• [TRECHO SELECIONADO]:
§ §

COMPOSTOS NATURAIS DO SEMIÁRIDO BRASILEIRO: POTENCIAL IMUNOMODULADOR E ANTITUMORAL EM MODELO 3D DE CÂNCER DE MAMA
Câncer de mama, Linfócitos T, Agreste, Lupeol, Ácido anacárdico.
A imunomodulação tem se consolidado como uma abordagem promissora no tratamento do câncer de mama, sobretudo quando investigada em modelos experimentais que mimetizam de forma mais fiel o microambiente tumoral. Nesse contexto, este estudo teve como objetivo avaliar os efeitos imunomoduladores do lupeol e do ácido anacárdico sobre linfócitos T humanos e sua interação com esferoides tumorais da linhagem MCF-7 em um sistema de cocultura tridimensional. Foram utilizados linfócitos T provenientes de voluntárias saudáveis e de paciente com câncer de mama em cuidados paliativos. Realizou-se a padronização das concentrações do ácido anacárdico e lupeol, por meio de ensaios de viabilidade celular (MTT) e morte celular por anexina V. Esferóides tumorais foram formados e caracterizados quanto à organização estrutural, zonas proliferativas e integridade celular, confirmando a heterogeneidade funcional típica de modelos tridimensionais. Inicialmente, foram estabelecidas coculturas entre linfócitos T de voluntária saudável e esferóides tumorais. Nessas condições, análises por microscopia confocal, com marcação dos linfócitos por CFSE, evidenciaram a infiltração dessas células no interior dos esferóides. Em experimentos subsequentes, foram utilizadas células de paciente, e a cocultura foi acompanhada morfometricamente por até 120 horas. Nessa condição, não foram observadas alterações significativas nos parâmetros estruturais dos esferóides, sendo possível manter a mensuração de suas dimensões ao longo de todo o período experimental em amostra de voluntário ou paciente. Por outro lado, quando a cocultura foi realizada na presença de interleucina-2, observou-se a partir de 72 horas, um recobrimento progressivo dos esferóides por linfócitos, dificultando a delimitação precisa dessas estruturas. Em conjunto, os achados demonstram que o modelo tridimensional de cocultura é adequado para o estudo das interações iniciais entre linfócitos T e células tumorais, permitindo a investigação de efeitos imunomoduladores. Além disso, os resultados ressaltam a importância da combinação de análises morfológicas e funcionais para a compreensão da dinâmica temporal da resposta imune tumoral, contribuindo para o desenvolvimento de estratégias terapêuticas complementares no câncer de mama.

§ §

[Coordenadas nomeadas das articulações]

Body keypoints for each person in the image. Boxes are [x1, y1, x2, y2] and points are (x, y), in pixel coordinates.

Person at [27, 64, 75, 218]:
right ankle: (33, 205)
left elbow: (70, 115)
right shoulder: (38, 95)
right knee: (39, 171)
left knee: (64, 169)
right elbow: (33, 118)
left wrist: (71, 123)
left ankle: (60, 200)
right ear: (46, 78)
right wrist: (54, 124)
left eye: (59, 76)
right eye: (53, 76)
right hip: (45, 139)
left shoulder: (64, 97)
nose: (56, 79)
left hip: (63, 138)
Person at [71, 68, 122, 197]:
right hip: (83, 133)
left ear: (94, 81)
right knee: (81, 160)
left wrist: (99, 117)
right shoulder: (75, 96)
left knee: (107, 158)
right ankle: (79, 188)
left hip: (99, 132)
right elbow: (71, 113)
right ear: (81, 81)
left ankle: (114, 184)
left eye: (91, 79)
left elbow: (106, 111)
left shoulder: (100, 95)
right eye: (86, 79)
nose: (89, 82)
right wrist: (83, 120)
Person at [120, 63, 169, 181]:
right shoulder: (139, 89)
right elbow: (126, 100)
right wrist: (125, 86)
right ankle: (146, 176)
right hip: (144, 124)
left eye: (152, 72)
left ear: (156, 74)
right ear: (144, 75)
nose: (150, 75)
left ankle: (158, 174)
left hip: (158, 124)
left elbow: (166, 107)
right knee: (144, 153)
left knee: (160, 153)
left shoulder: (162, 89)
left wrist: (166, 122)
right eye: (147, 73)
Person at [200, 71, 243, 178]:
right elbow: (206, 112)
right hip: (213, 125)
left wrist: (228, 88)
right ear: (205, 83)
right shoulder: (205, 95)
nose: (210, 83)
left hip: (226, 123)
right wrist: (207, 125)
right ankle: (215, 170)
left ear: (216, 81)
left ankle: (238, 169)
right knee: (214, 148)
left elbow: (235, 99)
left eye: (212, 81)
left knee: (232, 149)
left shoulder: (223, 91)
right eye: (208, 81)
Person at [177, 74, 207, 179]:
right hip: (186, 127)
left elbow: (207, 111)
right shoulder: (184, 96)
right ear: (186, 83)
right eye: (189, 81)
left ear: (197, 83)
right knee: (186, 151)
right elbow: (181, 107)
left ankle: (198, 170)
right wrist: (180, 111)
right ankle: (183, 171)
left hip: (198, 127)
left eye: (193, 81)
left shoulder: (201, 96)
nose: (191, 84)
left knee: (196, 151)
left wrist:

§ §

• [LISTA DE ATIVIDADES]:
[1] Traduza para o inglês a seguinte frase do resumo sobre compostos naturais do semiárido: "Inicialmente, foram estabelecidas coculturas entre linfócitos T de voluntária saudável e esferóides tumorais."
[2] De acordo com o resumo, a partir de quantas horas de cocultura com interleucina-2 se observou o recobrimento progressivo dos esferoides por linfócitos?
Os registros constituem material à parte, independente do resumo.

• [RESPOSTAS]:
[1] Initially, cocultures were established between T lymphocytes from a healthy female volunteer and tumor spheroids.

[2] A partir de 72 horas.